## EXERCISE INSTRUCTIONS
With the images removed, return every line below exactly as it reads.

_ _ _ _

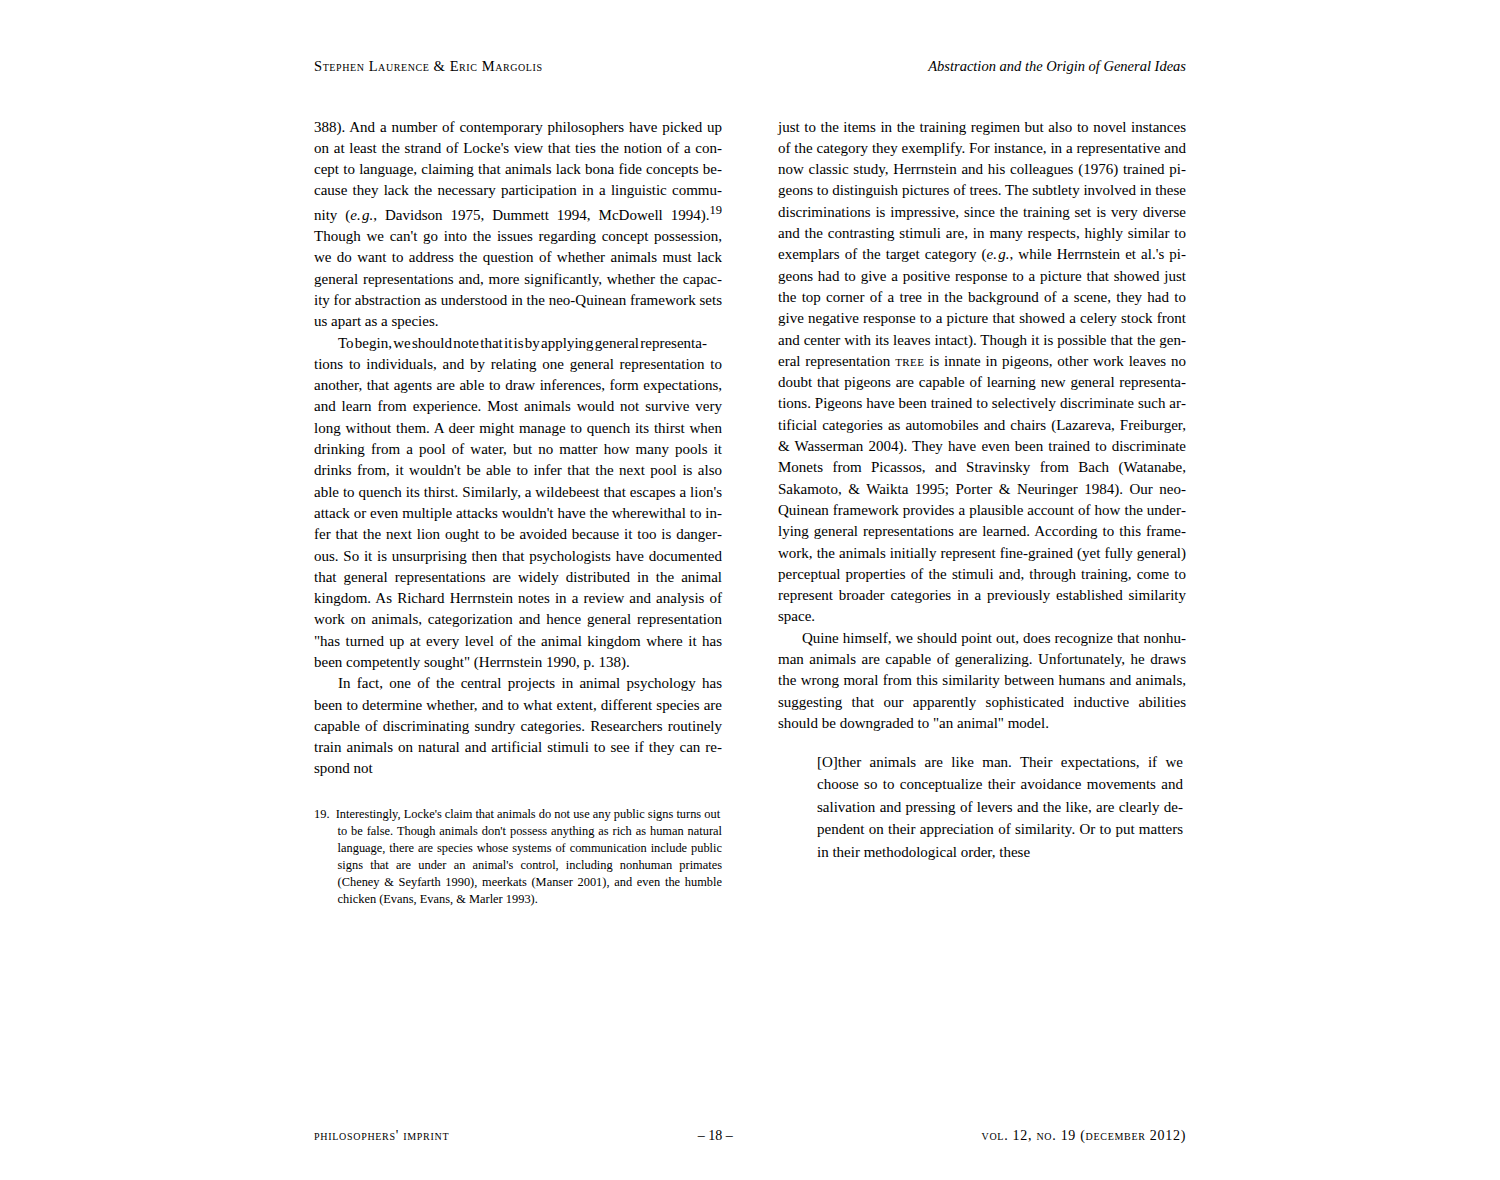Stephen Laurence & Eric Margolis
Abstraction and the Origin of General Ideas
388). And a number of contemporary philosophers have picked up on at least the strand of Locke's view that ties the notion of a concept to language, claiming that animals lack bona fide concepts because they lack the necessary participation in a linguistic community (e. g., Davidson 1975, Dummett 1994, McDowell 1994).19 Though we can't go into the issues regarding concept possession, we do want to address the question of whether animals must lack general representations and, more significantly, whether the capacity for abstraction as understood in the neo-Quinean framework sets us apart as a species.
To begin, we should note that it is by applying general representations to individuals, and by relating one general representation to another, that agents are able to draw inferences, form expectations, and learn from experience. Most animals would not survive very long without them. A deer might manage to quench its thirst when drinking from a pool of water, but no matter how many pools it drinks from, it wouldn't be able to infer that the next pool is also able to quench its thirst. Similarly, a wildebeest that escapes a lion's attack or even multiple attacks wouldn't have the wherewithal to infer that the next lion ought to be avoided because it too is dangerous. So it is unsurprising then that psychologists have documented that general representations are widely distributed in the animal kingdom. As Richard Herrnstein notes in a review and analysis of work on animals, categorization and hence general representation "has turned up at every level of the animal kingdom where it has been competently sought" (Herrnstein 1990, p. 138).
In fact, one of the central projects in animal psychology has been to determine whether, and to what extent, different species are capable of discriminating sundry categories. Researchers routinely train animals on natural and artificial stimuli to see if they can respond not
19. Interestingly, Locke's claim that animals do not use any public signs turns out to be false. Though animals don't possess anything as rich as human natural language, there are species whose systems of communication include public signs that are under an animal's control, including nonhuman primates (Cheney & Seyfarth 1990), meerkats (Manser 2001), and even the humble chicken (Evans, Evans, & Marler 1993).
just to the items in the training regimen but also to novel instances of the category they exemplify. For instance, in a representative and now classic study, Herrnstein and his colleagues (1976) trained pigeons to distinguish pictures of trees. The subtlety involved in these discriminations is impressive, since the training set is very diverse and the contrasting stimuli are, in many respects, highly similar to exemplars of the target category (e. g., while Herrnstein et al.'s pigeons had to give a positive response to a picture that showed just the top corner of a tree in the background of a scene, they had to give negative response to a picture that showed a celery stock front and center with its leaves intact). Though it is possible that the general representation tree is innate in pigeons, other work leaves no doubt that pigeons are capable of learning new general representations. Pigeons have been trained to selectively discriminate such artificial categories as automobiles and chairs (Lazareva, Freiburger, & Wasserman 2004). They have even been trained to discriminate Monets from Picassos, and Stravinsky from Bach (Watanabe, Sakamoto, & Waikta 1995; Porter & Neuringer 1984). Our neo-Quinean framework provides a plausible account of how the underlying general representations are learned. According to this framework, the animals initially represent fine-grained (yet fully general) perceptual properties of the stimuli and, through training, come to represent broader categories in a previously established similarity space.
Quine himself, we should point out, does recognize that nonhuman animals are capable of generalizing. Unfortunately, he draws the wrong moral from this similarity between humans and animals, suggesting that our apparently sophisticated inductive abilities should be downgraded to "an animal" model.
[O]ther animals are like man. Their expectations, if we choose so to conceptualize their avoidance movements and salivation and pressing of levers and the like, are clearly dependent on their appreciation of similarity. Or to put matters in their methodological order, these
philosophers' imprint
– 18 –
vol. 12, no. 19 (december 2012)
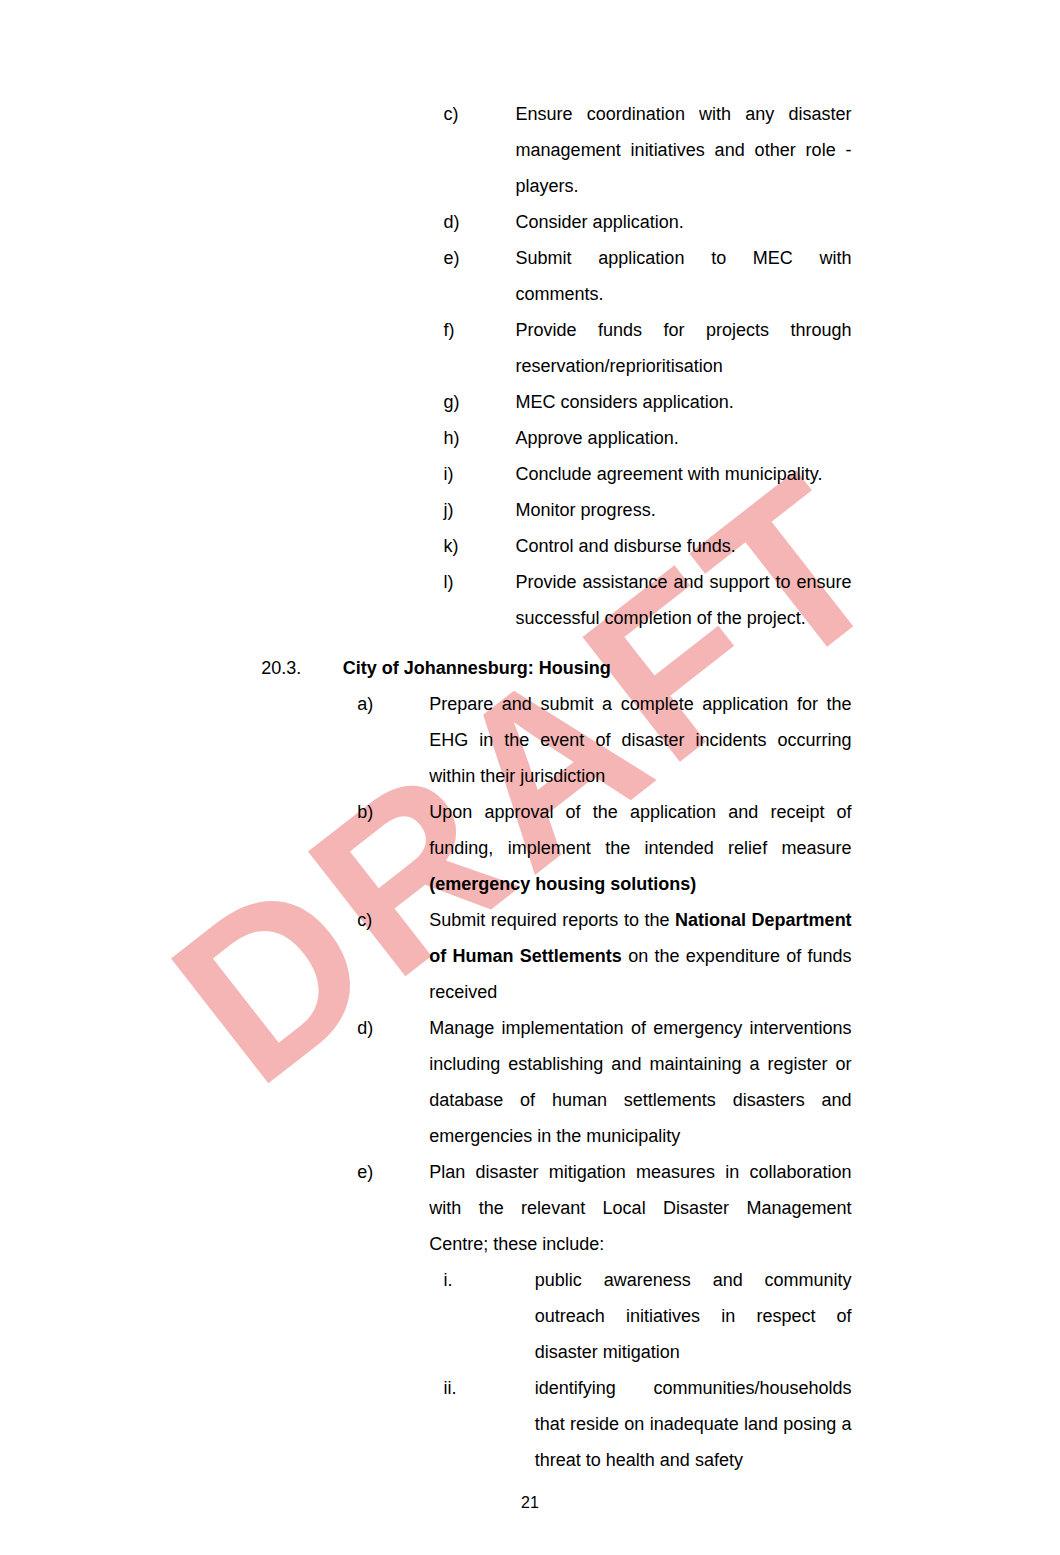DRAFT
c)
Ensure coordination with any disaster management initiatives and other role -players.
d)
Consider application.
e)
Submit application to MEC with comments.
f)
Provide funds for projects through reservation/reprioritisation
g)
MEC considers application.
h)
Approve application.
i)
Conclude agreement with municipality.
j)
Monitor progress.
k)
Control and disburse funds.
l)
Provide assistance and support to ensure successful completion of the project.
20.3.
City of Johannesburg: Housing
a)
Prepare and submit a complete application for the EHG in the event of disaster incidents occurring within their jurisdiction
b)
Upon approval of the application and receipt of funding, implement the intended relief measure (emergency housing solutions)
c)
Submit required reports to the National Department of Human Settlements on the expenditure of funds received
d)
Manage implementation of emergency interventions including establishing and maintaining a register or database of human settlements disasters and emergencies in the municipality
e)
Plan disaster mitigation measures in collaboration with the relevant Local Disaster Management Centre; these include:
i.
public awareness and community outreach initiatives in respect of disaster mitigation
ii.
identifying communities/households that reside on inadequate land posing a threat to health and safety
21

_ _ _ _

## EXERCISE SOLUTION
Stephen Laurence & Eric Margolis
Abstraction and the Origin of General Ideas
388). And a number of contemporary philosophers have picked up on at least the strand of Locke's view that ties the notion of a concept to language, claiming that animals lack bona fide concepts because they lack the necessary participation in a linguistic community (e. g., Davidson 1975, Dummett 1994, McDowell 1994).19 Though we can't go into the issues regarding concept possession, we do want to address the question of whether animals must lack general representations and, more significantly, whether the capacity for abstraction as understood in the neo-Quinean framework sets us apart as a species.
To begin, we should note that it is by applying general representations to individuals, and by relating one general representation to another, that agents are able to draw inferences, form expectations, and learn from experience. Most animals would not survive very long without them. A deer might manage to quench its thirst when drinking from a pool of water, but no matter how many pools it drinks from, it wouldn't be able to infer that the next pool is also able to quench its thirst. Similarly, a wildebeest that escapes a lion's attack or even multiple attacks wouldn't have the wherewithal to infer that the next lion ought to be avoided because it too is dangerous. So it is unsurprising then that psychologists have documented that general representations are widely distributed in the animal kingdom. As Richard Herrnstein notes in a review and analysis of work on animals, categorization and hence general representation "has turned up at every level of the animal kingdom where it has been competently sought" (Herrnstein 1990, p. 138).
In fact, one of the central projects in animal psychology has been to determine whether, and to what extent, different species are capable of discriminating sundry categories. Researchers routinely train animals on natural and artificial stimuli to see if they can respond not
19. Interestingly, Locke's claim that animals do not use any public signs turns out to be false. Though animals don't possess anything as rich as human natural language, there are species whose systems of communication include public signs that are under an animal's control, including nonhuman primates (Cheney & Seyfarth 1990), meerkats (Manser 2001), and even the humble chicken (Evans, Evans, & Marler 1993).
just to the items in the training regimen but also to novel instances of the category they exemplify. For instance, in a representative and now classic study, Herrnstein and his colleagues (1976) trained pigeons to distinguish pictures of trees. The subtlety involved in these discriminations is impressive, since the training set is very diverse and the contrasting stimuli are, in many respects, highly similar to exemplars of the target category (e. g., while Herrnstein et al.'s pigeons had to give a positive response to a picture that showed just the top corner of a tree in the background of a scene, they had to give negative response to a picture that showed a celery stock front and center with its leaves intact). Though it is possible that the general representation tree is innate in pigeons, other work leaves no doubt that pigeons are capable of learning new general representations. Pigeons have been trained to selectively discriminate such artificial categories as automobiles and chairs (Lazareva, Freiburger, & Wasserman 2004). They have even been trained to discriminate Monets from Picassos, and Stravinsky from Bach (Watanabe, Sakamoto, & Waikta 1995; Porter & Neuringer 1984). Our neo-Quinean framework provides a plausible account of how the underlying general representations are learned. According to this framework, the animals initially represent fine-grained (yet fully general) perceptual properties of the stimuli and, through training, come to represent broader categories in a previously established similarity space.
Quine himself, we should point out, does recognize that nonhuman animals are capable of generalizing. Unfortunately, he draws the wrong moral from this similarity between humans and animals, suggesting that our apparently sophisticated inductive abilities should be downgraded to "an animal" model.
[O]ther animals are like man. Their expectations, if we choose so to conceptualize their avoidance movements and salivation and pressing of levers and the like, are clearly dependent on their appreciation of similarity. Or to put matters in their methodological order, these
philosophers' imprint
– 18 –
vol. 12, no. 19 (december 2012)
DRAFT
c)
Ensure coordination with any disaster management initiatives and other role -players.
d)
Consider application.
e)
Submit application to MEC with comments.
f)
Provide funds for projects through reservation/reprioritisation
g)
MEC considers application.
h)
Approve application.
i)
Conclude agreement with municipality.
j)
Monitor progress.
k)
Control and disburse funds.
l)
Provide assistance and support to ensure successful completion of the project.
20.3.
City of Johannesburg: Housing
a)
Prepare and submit a complete application for the EHG in the event of disaster incidents occurring within their jurisdiction
b)
Upon approval of the application and receipt of funding, implement the intended relief measure (emergency housing solutions)
c)
Submit required reports to the National Department of Human Settlements on the expenditure of funds received
d)
Manage implementation of emergency interventions including establishing and maintaining a register or database of human settlements disasters and emergencies in the municipality
e)
Plan disaster mitigation measures in collaboration with the relevant Local Disaster Management Centre; these include:
i.
public awareness and community outreach initiatives in respect of disaster mitigation
ii.
identifying communities/households that reside on inadequate land posing a threat to health and safety
21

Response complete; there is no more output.